Zhou Todd, Jiao Hong
Winston Churchill High School, Potomac, MD, USA.
University of Maryland, College Park, USA.
Educ Psychol Meas. 2023 Aug;83(4):831-854. doi: 10.1177/00131644221117193. Epub 2022 Aug 13.
Cheating detection in large-scale assessment received considerable attention in the extant literature. However, none of the previous studies in this line of research investigated the stacking ensemble machine learning algorithm for cheating detection. Furthermore, no study addressed the issue of class imbalance using resampling. This study explored the application of the stacking ensemble machine learning algorithm to analyze the item response, response time, and augmented data of test-takers to detect cheating behaviors. The performance of the stacking method was compared with that of two other ensemble methods (bagging and boosting) as well as six base non-ensemble machine learning algorithms. Issues related to class imbalance and input features were addressed. The study results indicated that stacking, resampling, and feature sets including augmented summary data generally performed better than its counterparts in cheating detection. Compared with other competing machine learning algorithms investigated in this study, the meta-model from stacking using discriminant analysis based on the top two base models-Gradient Boosting and Random Forest-generally performed the best when item responses and the augmented summary statistics were used as the input features with an under-sampling ratio of 10:1 among all the study conditions.

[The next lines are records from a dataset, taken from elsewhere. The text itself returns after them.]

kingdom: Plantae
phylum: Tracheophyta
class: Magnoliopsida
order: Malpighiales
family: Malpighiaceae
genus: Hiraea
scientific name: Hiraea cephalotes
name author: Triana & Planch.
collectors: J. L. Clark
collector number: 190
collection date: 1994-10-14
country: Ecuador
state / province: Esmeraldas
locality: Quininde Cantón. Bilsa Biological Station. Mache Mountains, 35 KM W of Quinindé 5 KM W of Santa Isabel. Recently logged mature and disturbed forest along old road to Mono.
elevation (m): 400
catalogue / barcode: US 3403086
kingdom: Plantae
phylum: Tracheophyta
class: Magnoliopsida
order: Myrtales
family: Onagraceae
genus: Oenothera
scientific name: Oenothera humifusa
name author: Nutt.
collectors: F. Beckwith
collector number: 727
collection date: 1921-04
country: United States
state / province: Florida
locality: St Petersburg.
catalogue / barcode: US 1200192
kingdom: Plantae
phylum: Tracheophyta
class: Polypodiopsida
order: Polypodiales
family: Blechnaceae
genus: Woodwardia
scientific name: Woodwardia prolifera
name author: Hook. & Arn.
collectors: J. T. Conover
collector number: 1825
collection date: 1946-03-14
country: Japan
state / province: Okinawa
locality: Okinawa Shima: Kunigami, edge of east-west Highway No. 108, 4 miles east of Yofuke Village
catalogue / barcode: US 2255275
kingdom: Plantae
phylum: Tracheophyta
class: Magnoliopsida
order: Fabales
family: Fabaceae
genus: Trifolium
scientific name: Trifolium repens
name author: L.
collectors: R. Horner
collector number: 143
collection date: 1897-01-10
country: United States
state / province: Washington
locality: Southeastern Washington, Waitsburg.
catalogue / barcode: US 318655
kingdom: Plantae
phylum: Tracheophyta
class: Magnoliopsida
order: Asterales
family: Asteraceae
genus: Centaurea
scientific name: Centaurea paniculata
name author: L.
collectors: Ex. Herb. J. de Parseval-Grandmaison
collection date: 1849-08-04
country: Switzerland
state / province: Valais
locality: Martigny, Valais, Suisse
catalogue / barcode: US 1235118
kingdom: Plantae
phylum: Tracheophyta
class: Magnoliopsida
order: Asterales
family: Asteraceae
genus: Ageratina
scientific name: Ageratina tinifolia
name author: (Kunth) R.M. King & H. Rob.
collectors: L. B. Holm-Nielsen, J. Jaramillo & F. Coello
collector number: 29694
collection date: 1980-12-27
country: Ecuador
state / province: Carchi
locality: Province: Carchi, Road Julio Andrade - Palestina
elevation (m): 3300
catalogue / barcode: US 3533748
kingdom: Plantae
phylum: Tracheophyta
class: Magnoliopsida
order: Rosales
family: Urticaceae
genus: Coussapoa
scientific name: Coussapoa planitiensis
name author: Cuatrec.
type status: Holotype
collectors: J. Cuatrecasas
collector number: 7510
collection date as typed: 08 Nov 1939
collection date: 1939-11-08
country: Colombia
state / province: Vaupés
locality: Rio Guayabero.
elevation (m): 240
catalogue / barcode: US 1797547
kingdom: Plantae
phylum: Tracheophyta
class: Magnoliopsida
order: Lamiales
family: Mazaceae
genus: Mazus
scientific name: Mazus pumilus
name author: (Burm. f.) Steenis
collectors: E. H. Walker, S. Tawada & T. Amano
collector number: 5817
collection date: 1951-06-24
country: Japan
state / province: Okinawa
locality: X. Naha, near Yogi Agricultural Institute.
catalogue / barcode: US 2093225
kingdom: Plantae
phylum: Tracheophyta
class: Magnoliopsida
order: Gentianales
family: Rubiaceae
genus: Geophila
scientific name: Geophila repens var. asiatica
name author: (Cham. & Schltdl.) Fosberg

大规模评估中的作弊检测在现有文献中受到了相当多的关注。然而,该研究领域之前的研究均未探讨用于作弊检测的堆叠集成机器学习算法。此外,也没有研究使用重采样来解决类别不平衡问题。本研究探索了堆叠集成机器学习算法在分析考生的项目反应、反应时间和增强数据以检测作弊行为方面的应用。将堆叠方法的性能与其他两种集成方法(装袋法和提升法)以及六种基本非集成机器学习算法的性能进行了比较。解决了与类别不平衡和输入特征相关的问题。研究结果表明,在作弊检测中,堆叠、重采样以及包括增强汇总数据在内的特征集通常比其他方法表现更好。与本研究中调查的其他竞争机器学习算法相比,在所有研究条件下,当使用项目反应和增强汇总统计量作为输入特征且欠采样率为10:1时,基于前两个基本模型——梯度提升和随机森林——使用判别分析的堆叠元模型通常表现最佳。